SOLITARY CONFINEMENT BREACHES ARTICLE 7 OF ICCPR
Under the Queensland Government’s anti-bikie laws, the Department of Corrective Services are directed to imprison members or associates of bike groups in particularly harsh and unprecedented ways. Some have described the conditions as being similar to Guantanamo Bay.
Any person sentenced to a term of imprisonment found to be identified participants in a criminal organisation are to be imprisoned at Woodford Correctional Centre in the “restricted management unit”, unless there are compelling reasons otherwise. All such persons are subject to a very strict management regime including:
1. Out of cell time restricted to at least 2 daylight hours a day;
2. No visits from other CMG members or affiliates which includes family members;
3. Only 1 hour of non-contact personal visit with family members per week;
4. The wearing of the CMG prisoner uniform (pink wonesies);
5. No TV’s in cells;
6. No access to gym or the oval;
7. Restricted minimum prisoner property;
8. Restricted phone calls;
9. Heavy restriction of phone calls and any letters.
Solitary confinement is the most disturbing of the conditions. The significant mental health harm arising from solitary confinement has been well documented over many years.
Last week, The Honourable Justice Peter Applegarth delivered a series of three decisions involving sentence proceedings for contempt of the Crime and Misconduct Commission. See this link for the Judgments. In each case, a member or an associate of an outlaw motorcycle group refused to answer questions under compulsion at the Crime and Misconduct Commission. The reasons for the refusal were unclear but it was accepted by His Honour that fear of retribution was probably a significant factor in the decision not to give evidence.
In sentencing the three persons, His Honour carefully considered the harsh effects of solitary confinement during the person’s period of imprisonment. In recognising that the period of actual custody would be significantly worse for an identified participant, His Honour reduced the sentence significantly to recognise the adverse health effects of solitary confinement. The United Nations have in fact described solitary confinement as “an extreme prison practice which should only be used as a last resort and then only for a short period of time”. Because of the extent of psychological and physiological damage caused by solitary confinement, it was proper for the period of imprisonment to be reduced in these cases.
This case and the decision of His Honour highlights the very poor way in which the Queensland Government has introduced anti-bikie legislative reforms. Such reforms have been without evidence based research to establish that the reforms will actually make a difference. If the goal of the Newman government is to reduce crime then surely it would be obvious that placing persons in solitary confinement will do nothing to rehabilitate them and will only worsen their mental health which is often a direct contributing factor to a person engaging in criminal activity. In fact, His Honour recognised that any substantial period of solitary confinement carries a high risk of causing serious psychological damage to the prisoner which will endure after release and further that such injuring consequences carry dangers for members of the community.

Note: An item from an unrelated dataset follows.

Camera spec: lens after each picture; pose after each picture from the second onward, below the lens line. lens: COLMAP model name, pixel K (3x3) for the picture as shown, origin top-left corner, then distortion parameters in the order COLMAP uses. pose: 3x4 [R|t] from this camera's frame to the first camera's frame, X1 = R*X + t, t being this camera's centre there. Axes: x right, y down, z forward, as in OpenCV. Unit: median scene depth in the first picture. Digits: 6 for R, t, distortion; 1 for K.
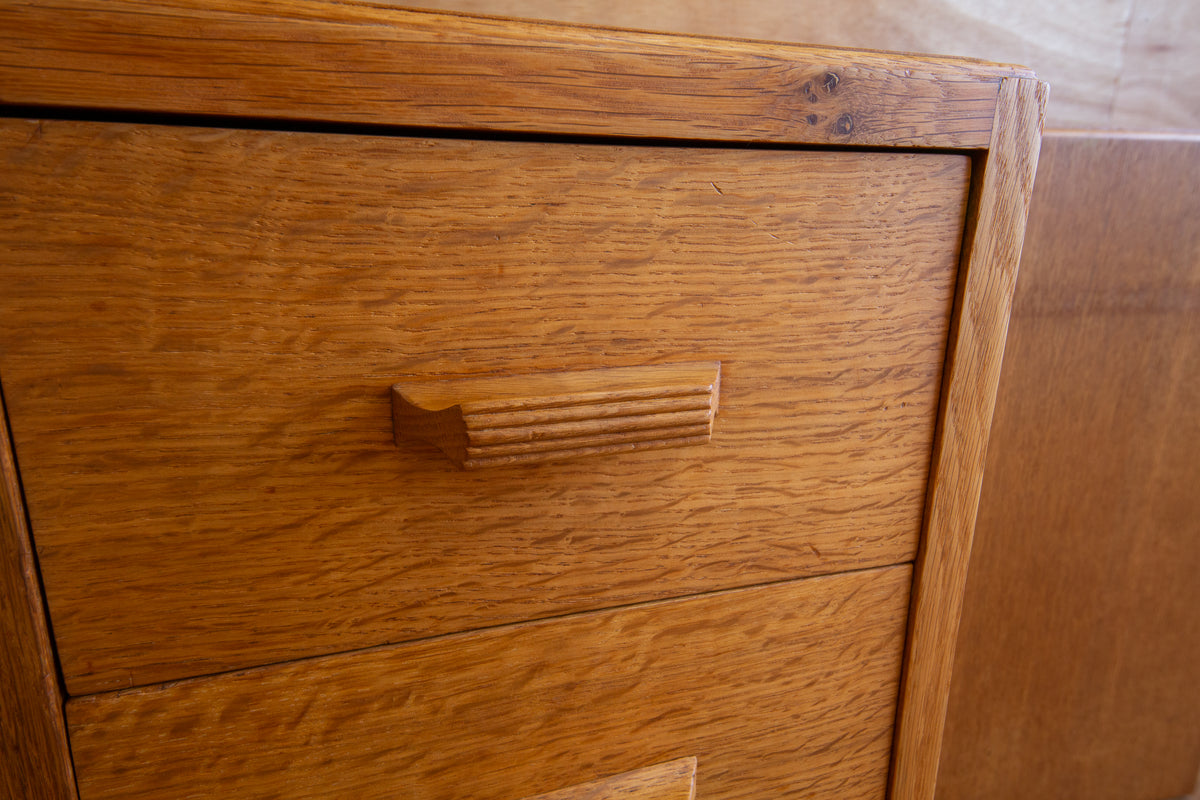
lens RADIAL K [[771.4, 0, 601.3], [0, 771.4, 401.7], [0, 0, 1]] dist [0.074026, -0.047873]
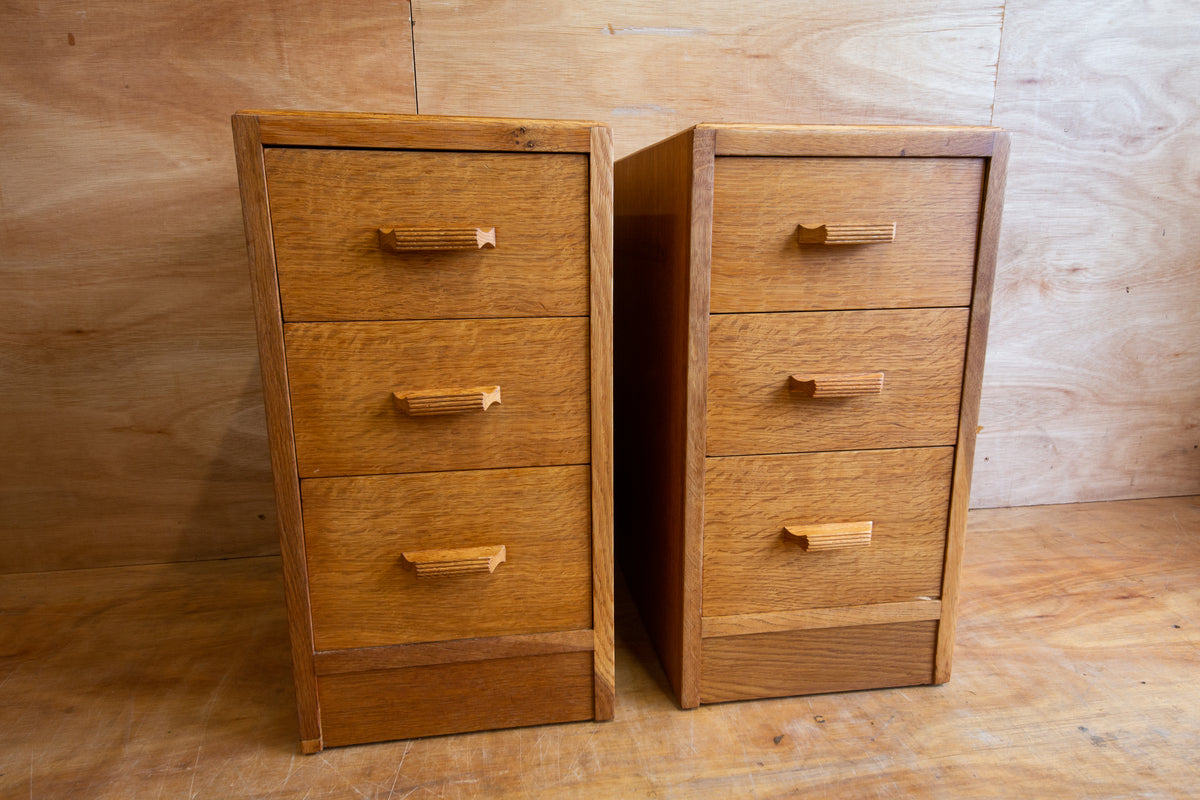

The practice of solitary confinement of any prisoner in Queensland should be immediately abolished. It constitutes a breach of Article 7 of the International Covenant for Civil and Political Rights of which Australia is a party. Article 7 serves to protect both the dignity and the physical and mental integrity of an individual. This has been recognised by the office of the High Commissioner for Human Rights in its general comments on Article 7 of the International Covenant for Civil and Political Rights. The protection exists against persons acting in an official capacity.
Solitary confinement is inhumane, degrading and absolutely cruel. As a practising criminal lawyer I have seen first-hand the deterioration in mental health of persons exposed to this treatment. It is appalling and it is so disappointing to see this occurring in a country that prides itself on democratic values and the protection of fundamental rights.